Can you copy out, word for word, the part of the entries that opens with the line containing "order: Anura" and runs through the end of the entries?

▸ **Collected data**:
####

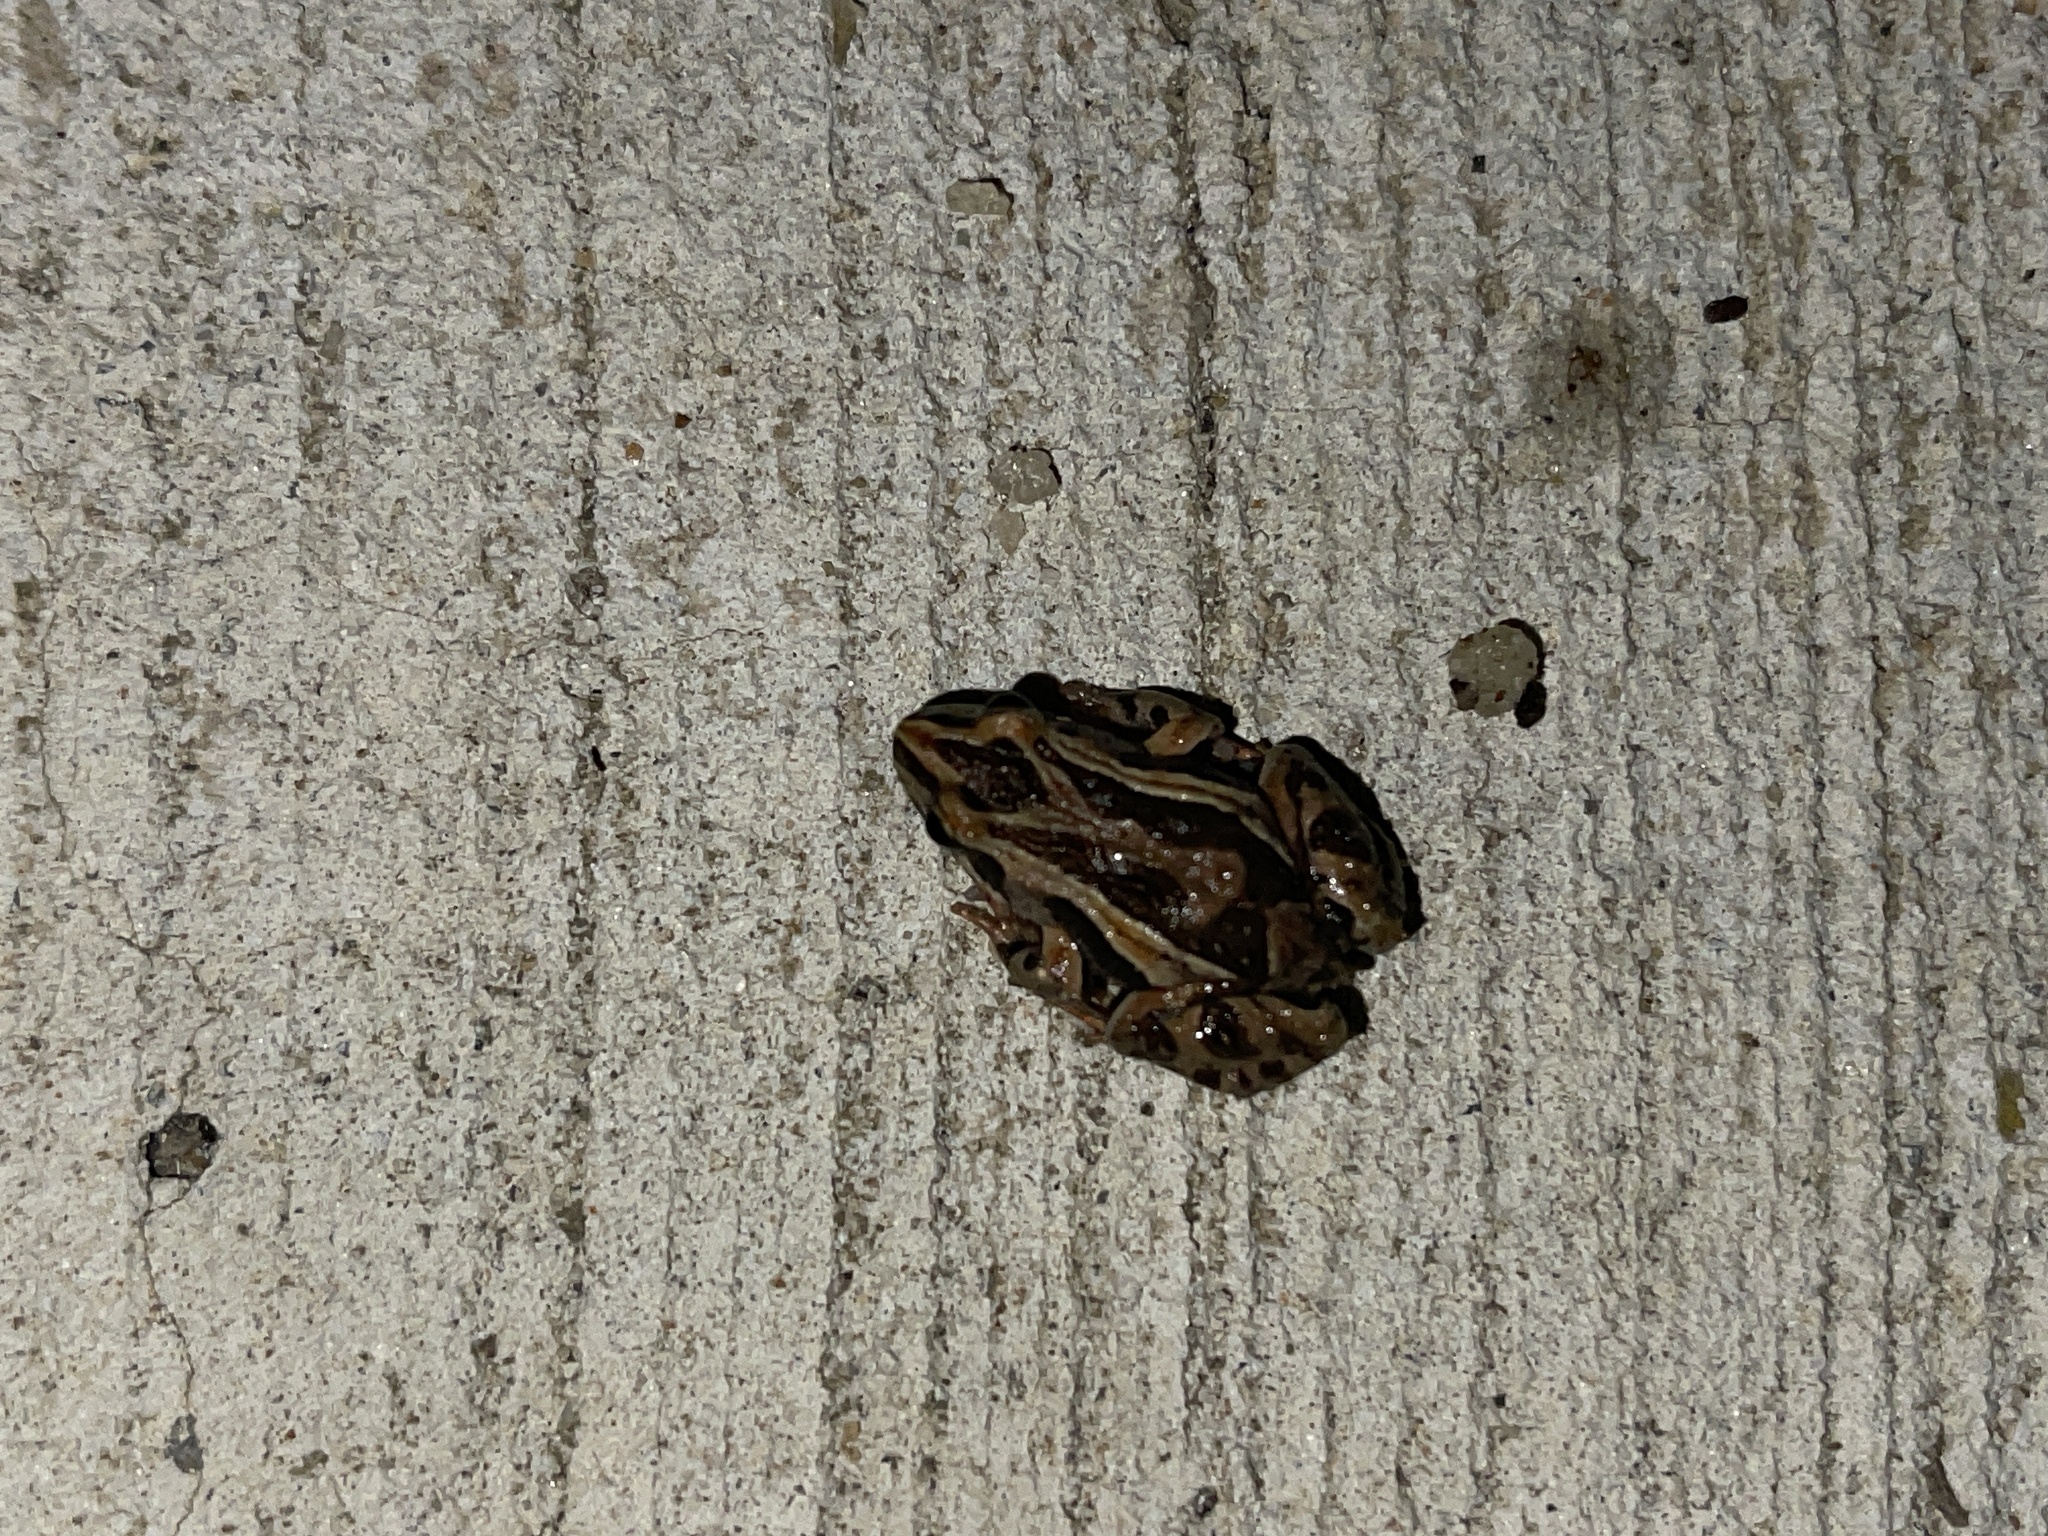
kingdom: Animalia
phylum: Chordata
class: Amphibia
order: Anura
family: Myobatrachidae
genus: Crinia
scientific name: Crinia signifera
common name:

####

▸ **Full answer**:
order: Anura
family: Myobatrachidae
genus: Crinia
scientific name: Crinia signifera
common name:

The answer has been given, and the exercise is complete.